Linking clang-scale programs only with single core is very painful
anyways, so I think this performance characteristics is okay.

ruiu added a comment.Dec 5 2016, 11:31 PM

LLD spawns the same number of threads as the number of hardware cores. I didn't adjust that part, but just bound processes to specific cores to run benchmarks. If I adjust the thread count, the performance numbers got better. Here are correct numbers.

Single core: 14.76 seconds
Two cores: 9.121 seconds

silvas added a comment.Dec 6 2016, 9:47 PM

When running with just a single core, can we still do a sharded visitation, but instead of doing NumShards passes through all the pieces (skipping ones not in the current shard), only do a single pass? We should be able to get identical layout in that case.

I.e., instead of

        if ((Hash % NumShards) != Idx)
        auto P = OffsetMap[Idx].insert({{S, Hash}, Off});

instead do:

auto P = OffsetMap[Hash % NumShards].insert({{S, Hash}, Off});

Maybe that can recover some of the single-threaded performance? If not, then we definitely need comments explaining what is causing the single-thread slowdown (which is equivalent to a throughput reduction; improving latency is good, but the throughput reduction seems to be about 20%+ which might be a problem (for example, for a buildbot))

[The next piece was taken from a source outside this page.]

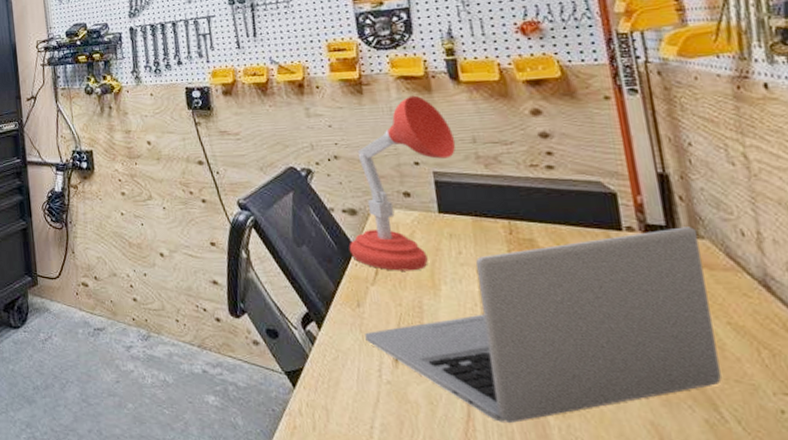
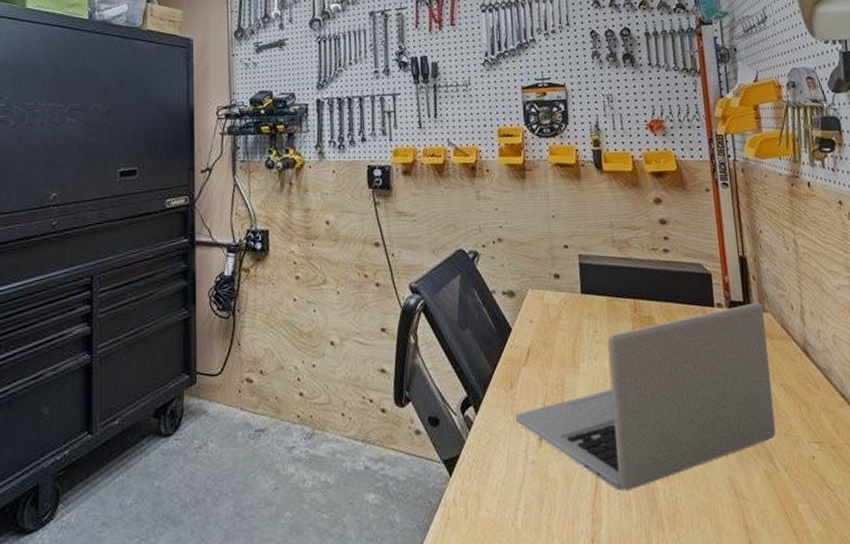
desk lamp: present [349,95,456,271] -> none [506,182,598,351]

Do we already have a helper for this in libsupport?


Please pad this so that there isn't false sharing. DenseMap is smaller than a cacheline IIRC and so currently different threads will have false sharing.

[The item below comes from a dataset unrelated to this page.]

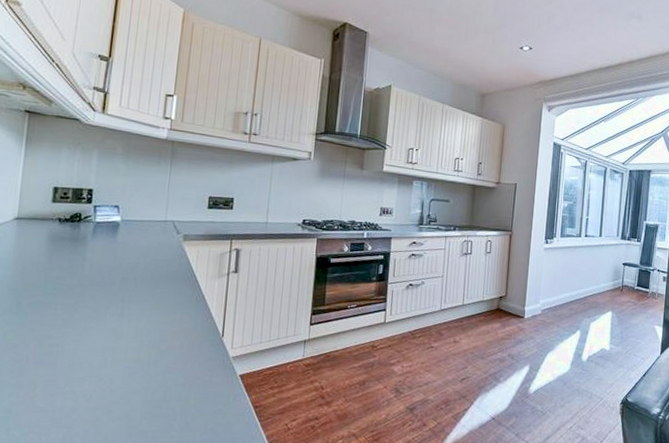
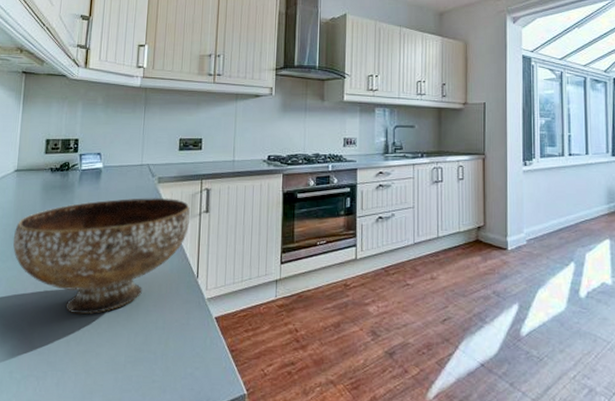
bowl: none [11,254,218,371] -> present [12,197,191,315]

ruiu updated this revision to Diff 80964.Dec 9 2016, 3:44 PM
  • updated as per review comments.
ruiu added a comment.Dec 9 2016, 3:44 PM

Resurrected the original code to use the (non-concurrent) string table table to use it when -no-thread is given, so that this patch doesn't hurt when threads are explicitly disabled.




Done. It actually reduced the latency of this function by almost 10%. Wow.

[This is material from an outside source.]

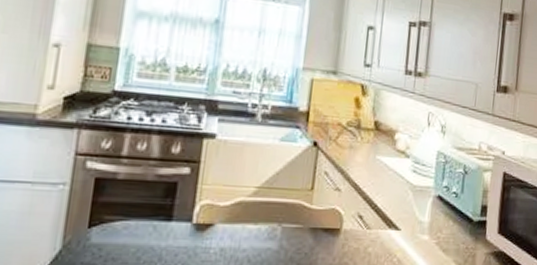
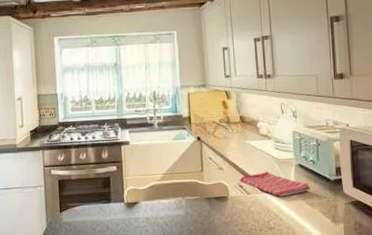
dish towel: none [359,200,448,237] -> present [239,171,311,197]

silvas accepted this revision.Dec 9 2016, 6:03 PM
silvas edited edge metadata.

LGTM with nits.

Although I think that this type of optimization makes sense to do, really debug fission is the best approach for reducing this cost like Rafael said in the other thread. Make sure to check with Rafael that he doesn't feel strongly that we should avoid doing this right now.

My reasoning is that one of the main selling points for LLD is that it is fast. It should be fast an there should be no fine-print (e.g. have to build LLD an uncommon way like PGO or LTO, have to change your workflow to use fission, etc.). It's fine for us to have additional advice for users about how to make their links faster, but people are probably not going to be following that advice the first time they try LLD, and that's the time where they decide to keep using LLD or not.


I think you can use alignas to simplify this. (r287783 seems to be surviving in tree using alignas, so I think we can use it).

Also, I think something like alignas is actually needed to get the desired effect in all cases. Currently, OffsetMapTy probably has an actual alignment requirement of sizeof(void*), so an arrangement like:

First part of DenseMap1
------- cacheline boundary -------
Second part of DenseMap1
First part of DenseMap2
------- cacheline boundary -------
Second part of DenseMap2

is still possible, which will still have false sharing. Doubling the padding to 2x the cacheline size avoids this, but alignas is probably simpler.


The environment variable is unused (and if you want to use it, the same comment as before about more precise naming applies).

This revision is now accepted and ready to land.Dec 9 2016, 6:03 PM
silvas closed this revision.Mar 25 2020, 6:33 PM

we landed a different version of this IIRC